Andar y contar
Alejandro Tobalina
Rutina
Madrid está plagada de ellas y son inconfundibles. Emergen en cualquier esquina de los edificios que visten los barrios históricos de la capital. Son plaquitas que recuerdan un hecho extraordinario protagonizado por algún ilustrísimo, el mayor de ellos haber vivido. Habité durante años cerca del “Aquí vivió y murió Benito Pérez Galdós” y “Aquí vivió Pablo Neruda”. Aún hoy me impresiona el poder de sugestión de un trozo de metal.

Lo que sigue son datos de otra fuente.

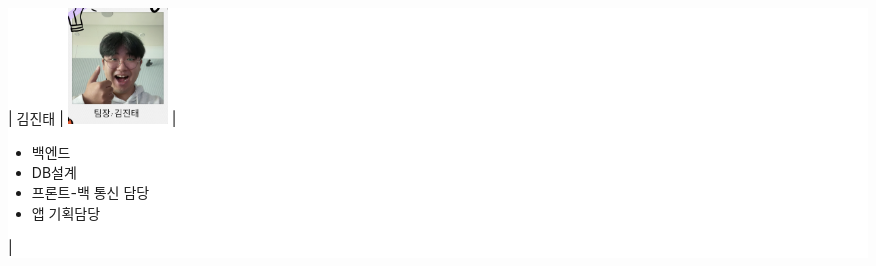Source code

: | 김진태 | <img src="./images/팀장김진태.png" alt="김진태" width="100">       | <ul><li>백엔드</li><li>DB설계</li><li>프론트-백 통신 담당</li><li>앱 기획담당</li></ul>                                       |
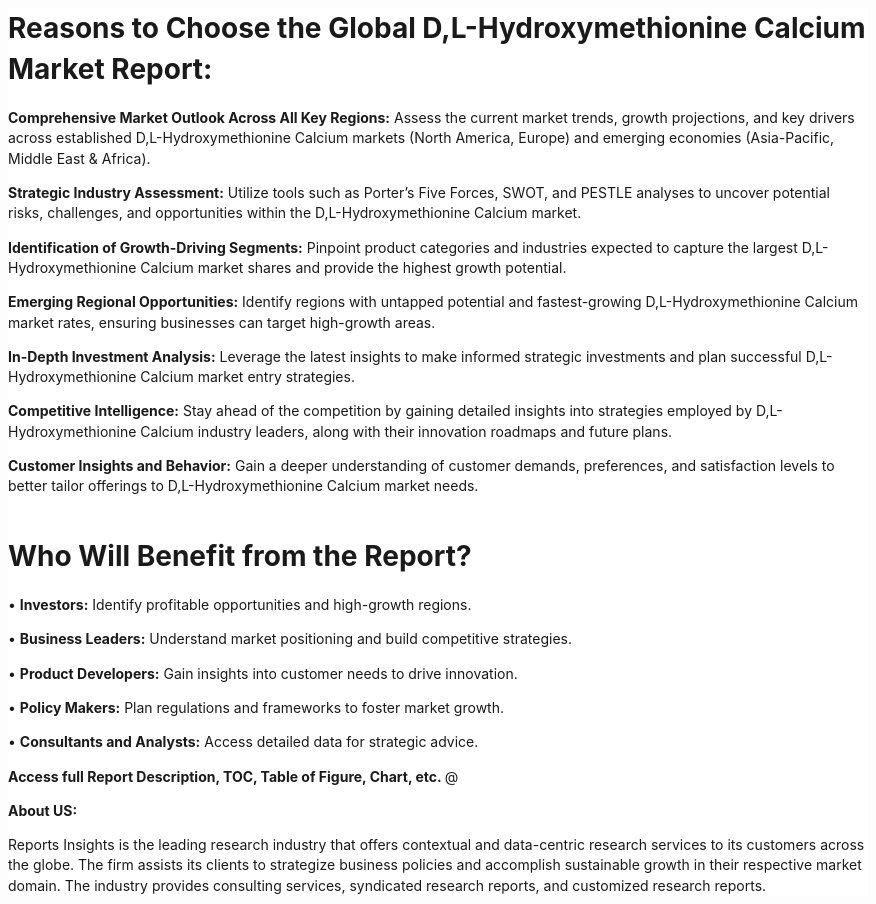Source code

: # <strong>Reasons to Choose the Global D,L-Hydroxymethionine Calcium Market Report:</strong>

<strong>Comprehensive Market Outlook Across All Key Regions:</strong>
Assess the current market trends, growth projections, and key drivers across established D,L-Hydroxymethionine Calcium markets (North America, Europe) and emerging economies (Asia-Pacific, Middle East & Africa).

<strong>Strategic Industry Assessment:</strong>
Utilize tools such as Porter’s Five Forces, SWOT, and PESTLE analyses to uncover potential risks, challenges, and opportunities within the D,L-Hydroxymethionine Calcium market.

<strong>Identification of Growth-Driving Segments:</strong>
Pinpoint product categories and industries expected to capture the largest D,L-Hydroxymethionine Calcium market shares and provide the highest growth potential.

<strong>Emerging Regional Opportunities:</strong>
Identify regions with untapped potential and fastest-growing D,L-Hydroxymethionine Calcium market rates, ensuring businesses can target high-growth areas.

<strong>In-Depth Investment Analysis:</strong>
Leverage the latest insights to make informed strategic investments and plan successful D,L-Hydroxymethionine Calcium market entry strategies.

<strong>Competitive Intelligence:</strong>
Stay ahead of the competition by gaining detailed insights into strategies employed by D,L-Hydroxymethionine Calcium industry leaders, along with their innovation roadmaps and future plans.

<strong>Customer Insights and Behavior:</strong>
Gain a deeper understanding of customer demands, preferences, and satisfaction levels to better tailor offerings to D,L-Hydroxymethionine Calcium market needs.

# <strong>Who Will Benefit from the Report?</strong>

• <strong>Investors:</strong> Identify profitable opportunities and high-growth regions.

• <strong>Business Leaders:</strong> Understand market positioning and build competitive strategies.

• <strong>Product Developers:</strong> Gain insights into customer needs to drive innovation.

• <strong>Policy Makers:</strong> Plan regulations and frameworks to foster market growth.

• <strong>Consultants and Analysts:</strong> Access detailed data for strategic advice.
</ul>
<strong>Access full Report Description, TOC, Table of Figure, Chart, etc. </strong>@  <a href= style=color:#0000ff;></a></font>

<strong><strong>About US</strong>:</strong>

Reports Insights is the leading research industry that offers contextual and data-centric research services to its customers across the globe. The firm assists its clients to strategize business policies and accomplish sustainable growth in their respective market domain. The industry provides consulting services, syndicated research reports, and customized research reports.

Cuando fui a París obligué a Olimpia a parar en el Café Procope, el más antiguo de la ciudad. Allí acudían Voltaire, Rousseau, Diderot, Victor Hugo, Verlaine o Balzac a tomarse unos cacharros y a charlar con los suyos de lo que sea que charlen los genios. Entramos, y justo cuando comenzaba a poseerme el espíritu de la nostalgia por lo no vivido se nos acercó el maitre, un gilipollas educado por la madre París. Que si teníamos reserva. No, señor. Pues au revoir. Solo quiero ver las plaquitas, por favor, monsieur. Que si tenéis reserva. No, pero son cinco min... Adieu. Francia no es París, pero me fui de allí invocando al Empecinado y a Agustina de Aragón.
Hay lugares sagrados que no necesitan de apariciones en libros litúrgicos. Quienes los frecuentaron lo hicieron sin pretensiones: solo tuvieron que convertirse en los más grandes para que otros erigiesen rincones de peregrinaje con los que mentirnos más o menos. Los ilustrísimos hoy son otros, y si están es para demostrarnos que han estado. Han hecho un pacto pérfido con el sector servicios para jodernos las comidas, las vacaciones y hasta los partos. Hay una inflación que escapa a la omnisciencia de las grandes instituciones: la que provocan los influencers en los restaurantes, hoteles y hospitales.
Las plaquitas conmemorativas han sido sustituidas por fotografías fijadas en Instagram y hoy rezan: “Gracias por comer en nuestro restaurante, Dulceida”, “¡Encantadas de tenerte en nuestro hotel, @lauraescanes!”, “Te agradecemos que hayas confiado en nuestro equipo para traer al mundo a tu pequeña, @mpombor”. Comparten la imagen y actualizan precios. El solomillo, 25 euros más; la suite, tres sueldos de periodistas la noche; parir y tener el bebé más comestible del mundo, 500.000 rublos. La princesa Leonor no lo buscó, pero revalorizó un restaurante en Cudillero que si le echase cara y le pusiese guasa podría poner una placa en la que se dijera: “Aquí cagó la futura reina de España”.
Un amigo mío se casa. El otro día quedé con él y apareció pálido. Acababa de volver de una tienda de invitaciones para la boda. A su futura mujer le encantaron, estaba decidido, era esa. Estaba a la espera de que le pasasen presupuesto. “¿Qué pasa?”, le pregunté. “Nos han enseñado dos ejemplos de invitaciones de dos influencers a las que se las están diseñando”. Au revoir. Adieu.